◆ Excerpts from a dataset

※ ※ ※

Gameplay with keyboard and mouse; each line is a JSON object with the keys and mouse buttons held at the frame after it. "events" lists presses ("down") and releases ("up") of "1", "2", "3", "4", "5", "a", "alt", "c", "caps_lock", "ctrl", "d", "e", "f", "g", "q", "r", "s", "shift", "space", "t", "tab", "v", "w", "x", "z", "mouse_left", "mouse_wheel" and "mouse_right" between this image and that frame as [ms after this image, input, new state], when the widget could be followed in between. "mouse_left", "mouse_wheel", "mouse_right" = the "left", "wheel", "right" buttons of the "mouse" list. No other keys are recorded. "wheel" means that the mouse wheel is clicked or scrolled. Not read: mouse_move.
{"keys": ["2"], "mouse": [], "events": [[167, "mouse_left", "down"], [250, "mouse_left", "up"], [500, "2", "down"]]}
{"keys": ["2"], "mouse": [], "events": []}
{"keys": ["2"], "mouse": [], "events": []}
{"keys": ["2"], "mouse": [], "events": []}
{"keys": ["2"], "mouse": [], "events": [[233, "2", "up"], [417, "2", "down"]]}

※ ※ ※

◆ Work request
All of the data above should be transcribed exactly.

◆ Exercise answer
Gameplay with keyboard and mouse; each line is a JSON object with the keys and mouse buttons held at the frame after it. "events" lists presses ("down") and releases ("up") of "1", "2", "3", "4", "5", "a", "alt", "c", "caps_lock", "ctrl", "d", "e", "f", "g", "q", "r", "s", "shift", "space", "t", "tab", "v", "w", "x", "z", "mouse_left", "mouse_wheel" and "mouse_right" between this image and that frame as [ms after this image, input, new state], when the widget could be followed in between. "mouse_left", "mouse_wheel", "mouse_right" = the "left", "wheel", "right" buttons of the "mouse" list. No other keys are recorded. "wheel" means that the mouse wheel is clicked or scrolled. Not read: mouse_move.
{"keys": ["2"], "mouse": [], "events": [[167, "mouse_left", "down"], [250, "mouse_left", "up"], [500, "2", "down"]]}
{"keys": ["2"], "mouse": [], "events": []}
{"keys": ["2"], "mouse": [], "events": []}
{"keys": ["2"], "mouse": [], "events": []}
{"keys": ["2"], "mouse": [], "events": [[233, "2", "up"], [417, "2", "down"]]}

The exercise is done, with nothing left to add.